(2020) A little bit of wild ferment in this wine, around 6%. Just a touch of deepening, oily, waxy character, a touch of green bean, a little touch of flint and reductive notes nicely managed. There is a lovely creaminess and punch to this, all salts and minerals, and pithy, keen citrus. Touches of peach, passion fruit even a little quinine/tonic in the finish. Who says Marlborough Sauvignon does not age well? Price and stockist given for the most recent vintage at time of review.
(2020) John thinks this drinks best from 5 - 10 years, so this is the current UK release. Extended lees ageing, and a portion of that is in oak foudre. Still has a bold green colour, but a lovely buttery Brazil nut and creamy, sourdough yeast character, very clean and pure lemon fruit. Creamy texture and great length. No UK retailers listed at time of review.
(2020) Has the touch of lanolin and wax, a clear apple fruit, lots of lime and orange. The combination of ripeness and sweetness and sheerness and clarity of the acidity is excellent. Has 15% of foudre-fermented component, and that adds the texture an the touch of creaminess. 8g/l of residual sugar. No UK stockist listed at time of review.
(2020) From vineyards close to the winery, stony soils, inspired by John’s two years in the Loire. Made in 1,000-litre oak foudres from Germany and very old barriques for part of this blend. There is some herbaceous character, some elderflower, but it is tempered and restrained, cool leafy thyme herbs. Super sweet fruit, a lovely nectarine and peach touching on mango, with sheer acidity. Excellent. Price and stockist is for the previous vintage at time of review.
(2020) Pretty pungent, thiols, elderflower and gooseberry, turns into juicy peach and nectarine on the palate, hinting at mango, a touch of orange to the acidity. Nice. Price and stockist for the previous vintage at time of review.

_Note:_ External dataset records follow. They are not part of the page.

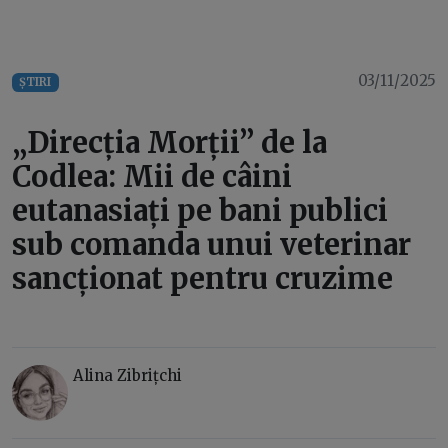
03/11/2025
ȘTIRI
„Direcția Morții” de la
Codlea: Mii de câini
eutanasiați pe bani publici
sub comanda unui veterinar
sancționat pentru cruzime
Alina Zibrițchi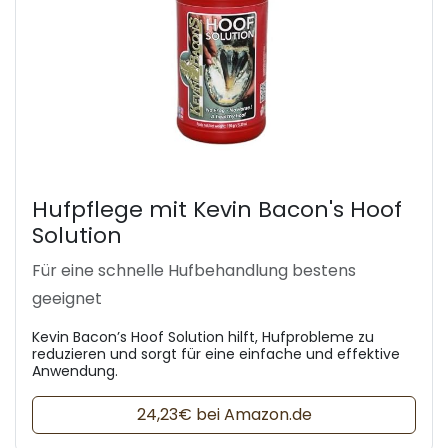
Hufpflege mit Kevin Bacon's Hoof
Solution
Für eine schnelle Hufbehandlung bestens
geeignet
Kevin Bacon’s Hoof Solution hilft, Hufprobleme zu
reduzieren und sorgt für eine einfache und effektive
Anwendung.
24,23€ bei Amazon.de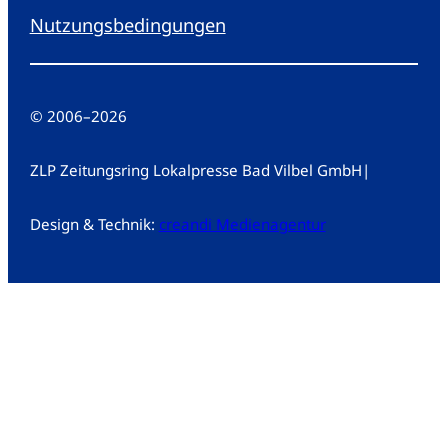
Nutzungsbedingungen
© 2006
–
2026
ZLP Zeitungsring Lokalpresse Bad Vilbel GmbH
|
Design & Technik:
creandi Medienagentur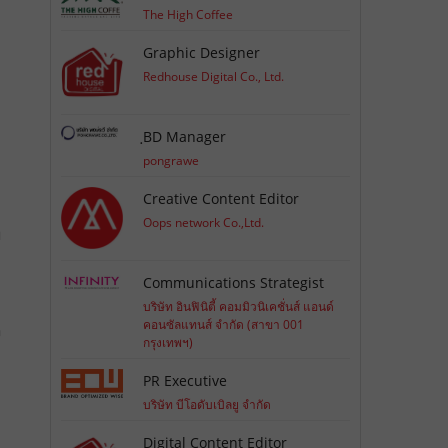
The High Coffee
Graphic Designer
Redhouse Digital Co., Ltd.
ฺBD Manager
pongrawe
Creative Content Editor
Oops network Co.,Ltd.
่
Communications Strategist
บริษัท อินฟินิตี้ คอมมิวนิเคชั่นส์ แอนด์
คอนซัลแทนส์ จำกัด (สาขา 001
ง
กรุงเทพฯ)
PR Executive
บริษัท บีโอดับเบิลยู จำกัด
Digital Content Editor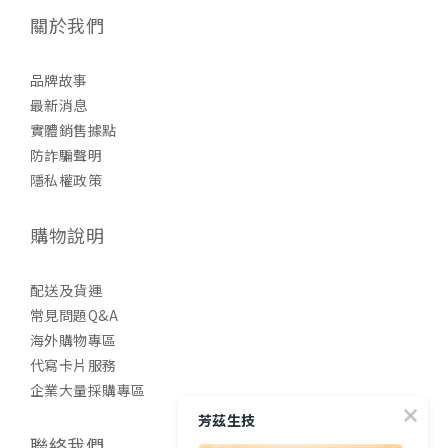
關於我們
品牌故事
最新消息
實體銷售據點
防詐騙聲明
隱私權政策
購物說明
配送及貨運
常見問題Q&A
海外購物專區
代寫卡片服務
企業大量採購專區
芳茲生技
聯絡我們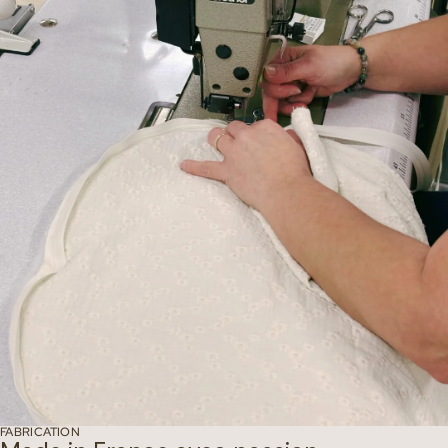
FABRICATION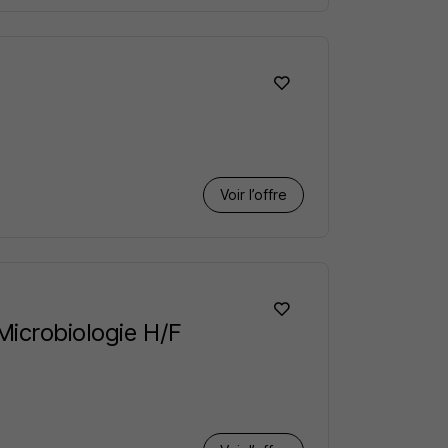
Voir l’offre
Microbiologie H/F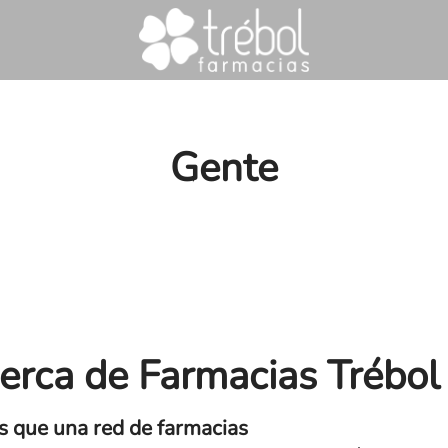
Gente
erca de Farmacias Trébol
 que una red de farmacias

(2019) There are a bunch of really good Marlborough Sauvignons hovering around that £13 to £15 pound mark that are dry and more intense than many cheaper variants, and this is one of them. Clean, fresh, only lightly touched by herbaceous blackcurrant leaf and elderflower, more focused on citrus and lemongrass aromas, a touch of lime zest too. In the mouth much more linear and tightly framed than more flamboyant examples, dare I say it, a little more European in style, mouth-watering grapefruit and saline acidity driving the crystaline nature of the wine into a long, savoury finish.
(2018) What a fascinating contrast with the Tinel-Blondelet Pouilly-Fumé also reviewed: that wine not short on vibrant personality, this one richly textured with a cool restraint, and yet each is beautifully expressive of its region and terroir. Partial ageing in older barrels has given this texture, but has not dulled the vivacious pin-sharp aromatics, gooseberry and a punch of pea-shoot freshness, and sweet nectarine fruit. The palate brims with exotic fruit, and yet there is fine acidity - not at all jarring - a natural concentration, and great balance. Will delight both classic European Sauvignon drinkers and fans of Kiwi exuberance in a clever marriage.

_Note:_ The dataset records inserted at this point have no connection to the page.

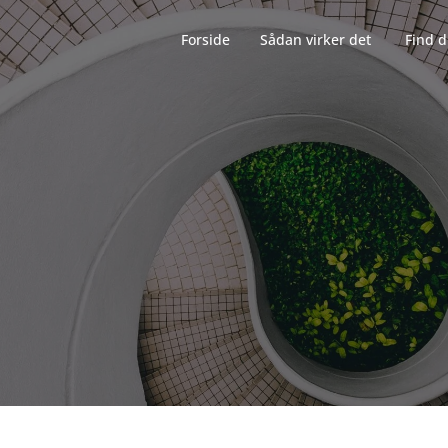
Forside‎‎‎‏‏‎ ‎‏‏‎‏‏‎ ‎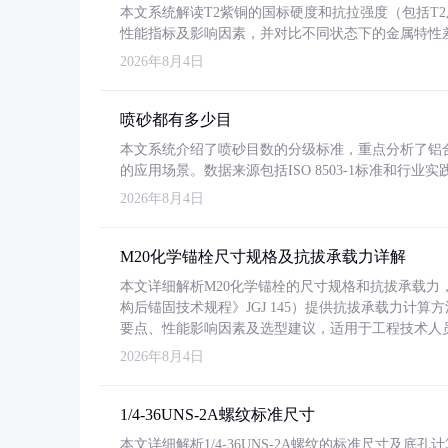
本文系统解读T2紫铜的国标硬度和抗拉强度（包括T2及T2
性能指标及影响因素，并对比不同状态下的金属特性
2026年8月4日
喷砂都有多少目
本文系统介绍了喷砂目数的分级标准，重点分析了铝合金喷
的应用场景。数据来源包括ISO 8503-1标准和行
2026年8月4日
M20化学锚栓尺寸规格及抗拔承载力详解
本文详细解析M20化学锚栓的尺寸规格和抗拔承载
构后锚固技术规程》JGJ 145）提供抗拔承载力计算
要点、性能影响因素及选型建议，适用于工程技术人
2026年8月4日
1/4-36UNS-2A螺纹标准尺寸
本文详细解析1/4-36UNS-2A螺纹的标准尺寸及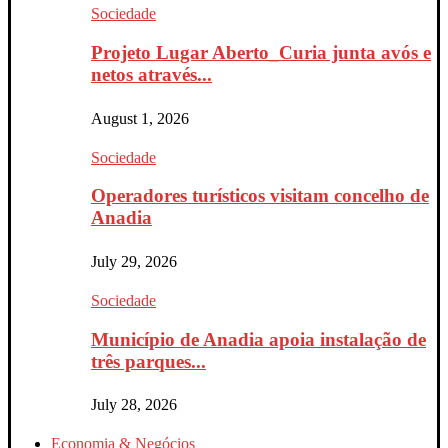
Sociedade
Projeto Lugar Aberto_Curia junta avós e
netos através...
August 1, 2026
Sociedade
Operadores turísticos visitam concelho de
Anadia
July 29, 2026
Sociedade
Município de Anadia apoia instalação de
três parques...
July 28, 2026
Economia & Negócios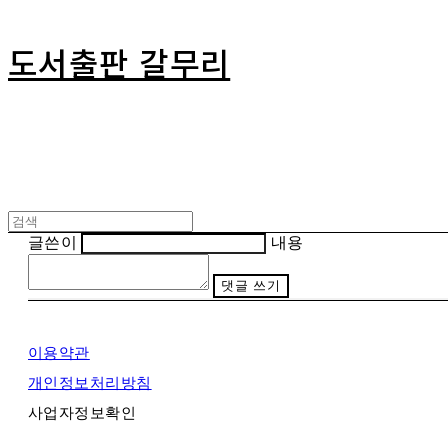
도서출판 갈무리
글쓴이
내용
댓글 쓰기
이용약관
개인정보처리방침
사업자정보확인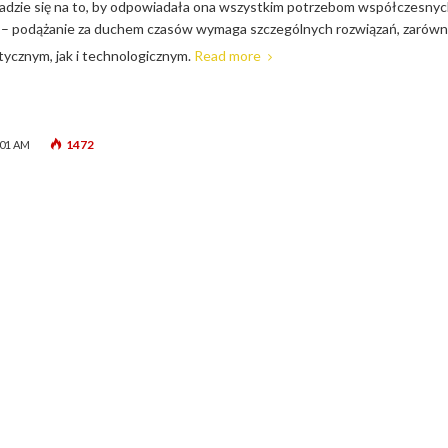
ładzie się na to, by odpowiadała ona wszystkim potrzebom współczesny
e – podążanie za duchem czasów wymaga szczególnych rozwiązań, zarów
tycznym, jak i technologicznym.
Read more
1472
:01 AM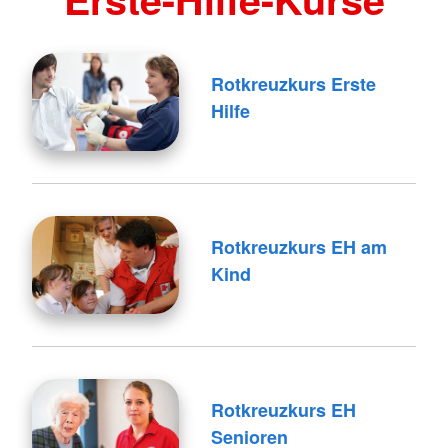
Rotkreuzkurs Erste
Hilfe
Rotkreuzkurs EH am
Kind
Rotkreuzkurs EH
Senioren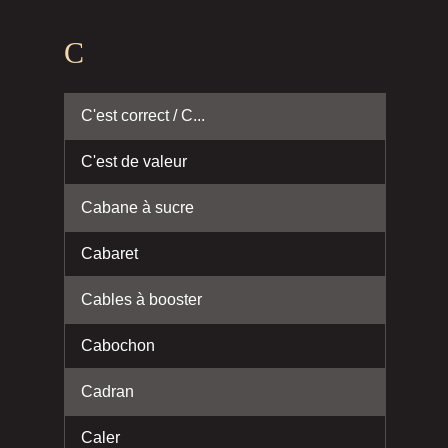
C
C'est correct / C...
C'est de valeur
Cabane à sucre
Cabaret
Cables à booster
Cabochon
Cadran
Caler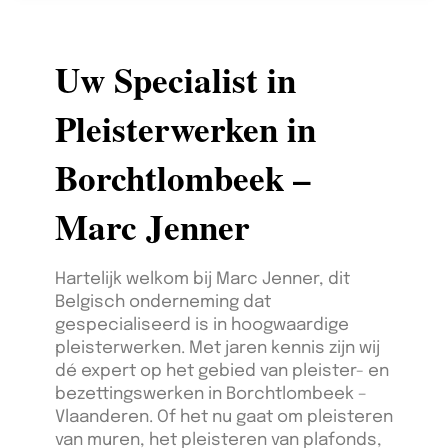
Uw Specialist in
Pleisterwerken in
Borchtlombeek –
Marc Jenner
Hartelijk welkom bij Marc Jenner, dit
Belgisch onderneming dat
gespecialiseerd is in hoogwaardige
pleisterwerken. Met jaren kennis zijn wij
dé expert op het gebied van pleister- en
bezettingswerken in Borchtlombeek –
Vlaanderen. Of het nu gaat om pleisteren
van muren, het pleisteren van plafonds,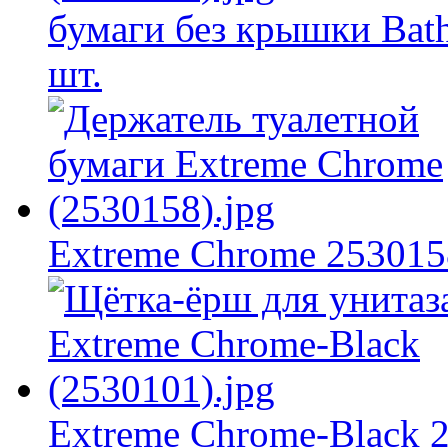
бумаги без крышки Bath
шт.
Extreme Chrome 253015
Extreme Chrome-Black 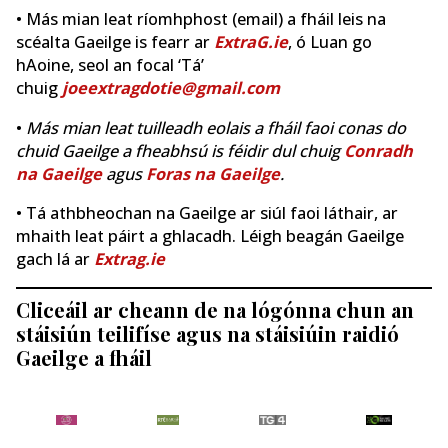
• Más mian leat ríomhphost (email) a fháil leis na
scéalta Gaeilge is fearr ar
ExtraG.ie
, ó Luan go
hAoine, seol an focal ‘Tá’
chuig
joeextragdotie@gmail.com
•
Más mian leat tuilleadh eolais a fháil faoi conas do
chuid Gaeilge a fheabhsú is féidir dul chuig
Conradh
na Gaeilge
agus
Foras na Gaeilge
.
• Tá athbheochan na Gaeilge ar siúl faoi láthair, ar
mhaith leat páirt a ghlacadh. Léigh beagán Gaeilge
gach lá ar
Extrag.ie
Cliceáil ar cheann de na lógónna chun an
stáisiún teilifíse agus na stáisiúin raidió
Gaeilge a fháil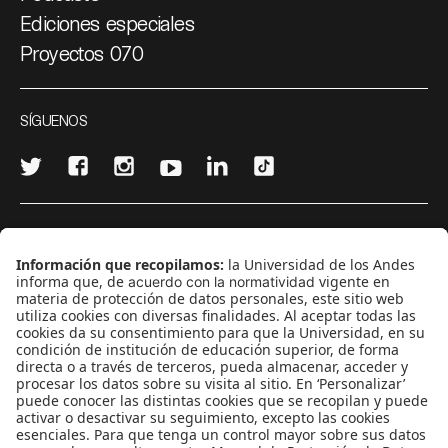
Ediciones especiales
Proyectos 070
SÍGUENOS
¿Quieres escribir en 070?
CONTÁCTANOS
cerosetenta@uniandes.edu.co
BOGOTÁ, COLOMBIA
NEWSLETTER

(2014) Wow - like sticking your head into a bowl of freshly podded peas, this has such a blast of herbaceous, pungent vivacious character, with the palate streaking through, slashes of lime and orange and a fabulous zestiness. Model stuff from Yealands Estate, world class, and Marlborough close to its best.

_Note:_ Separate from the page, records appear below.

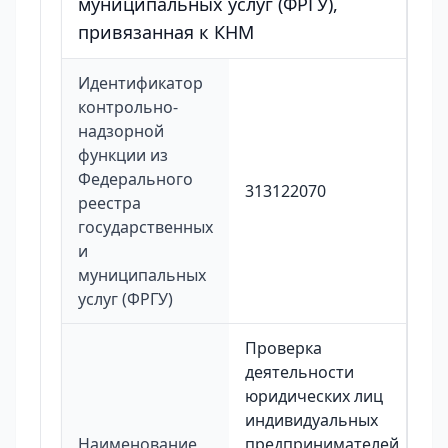
муниципальных услуг (ФРГУ),
привязанная к КНМ
Идентификатор
контрольно-
надзорной
функции из
Федерального
313122070
реестра
государственных
и
муниципальных
услуг (ФРГУ)
Проверка
деятельности
юридических лиц
индивидуальных
Наименование
предпринимателей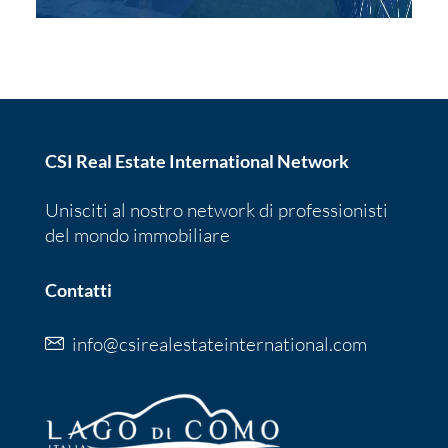
CSI Real Estate International Network
Unisciti al nostro network di professionisti
del mondo immobiliare
Contatti
info@csirealestateinternational.com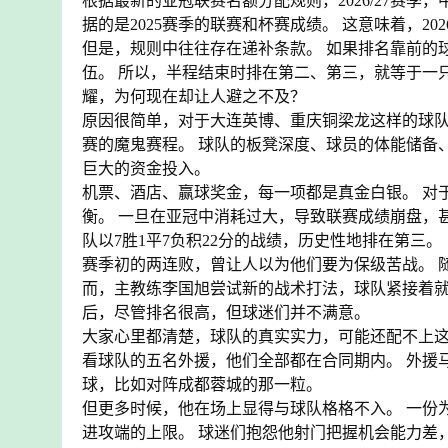
根据最新的亚冠联赛名额分配规则，2026/27赛季
据的是2025赛季的联赛和杯赛成绩。 这意味着，2
但是，规则中往往存在递补条款。 如果排名靠前的
伍。 所以，半程结束时排在第二、第三，就等于一
耀，为何现在却让人避之不及？
原因很简单，对于大连英博、重庆铜梁龙这样的球队
赛的魔鬼赛程。 球队的板凳深度、球员的体能储备
巨大的资金投入。
机票、酒店、赢球奖金，每一项都是真金白银。 对
衡。 一旦在亚冠中消耗过大，导致联赛成绩崩盘，
队以7胜1平7负积22分的战绩，历史性地排在第三。
赛季初的两连败，曾让人以为他们要为保级苦战。 
而，主教练李国旭尝试新的战术打法，球队紧接着就
后，尽管排名很高，但球迷们并不满意。
大家心里都清楚，球队的真实实力，可能还配不上这
看球队的五名外援，他们全部都在合同期内。 外援
球，比如对阵成都蓉城的那一粒。
但更多时候，他在场上显得与球队格格不入。 一份
进攻端的上限。 球迷们抱怨他射门把握机会能力差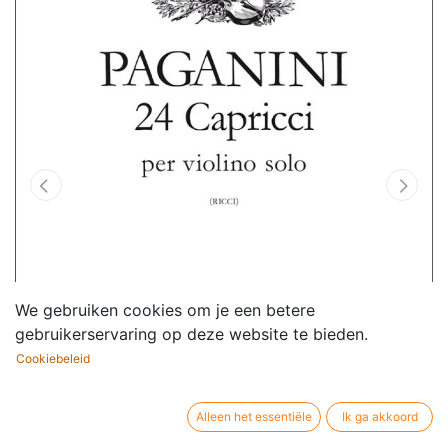
We gebruiken cookies om je een betere
gebruikerservaring op deze website te bieden.
Cookiebeleid
Alleen het essentiële
Ik ga akkoord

(2011) 'Our alternative take on Sauvignon, chasing away those green flavours'. From a single acre estate, all handpicked, no sulphur at the front end, wild ferment in old oak and small stainless steel barrels. Lees stirring for 10 months. Very wild and earthy, with real wild ferment character, leesiness, and a nutty, coffeeish quality. The palate has wonderfully sweet fruit at its core, with a lemony sweetness of peach fruit and herbs and a really long, umami flavours and terrific acidity.
(2011) A new wine Andrew introduced when he took over the winemaking. Fine sherbetty nose, lovely herby character and a touch of bruised apple. Has a grippy impression of stoniness too. The lime-streaked purity of the palate betrays the sweetness, the finish being all about minerality and stony freshness. Delightful and delicate, without the harsher acidity that makes some sweeter Rieslings seem dry.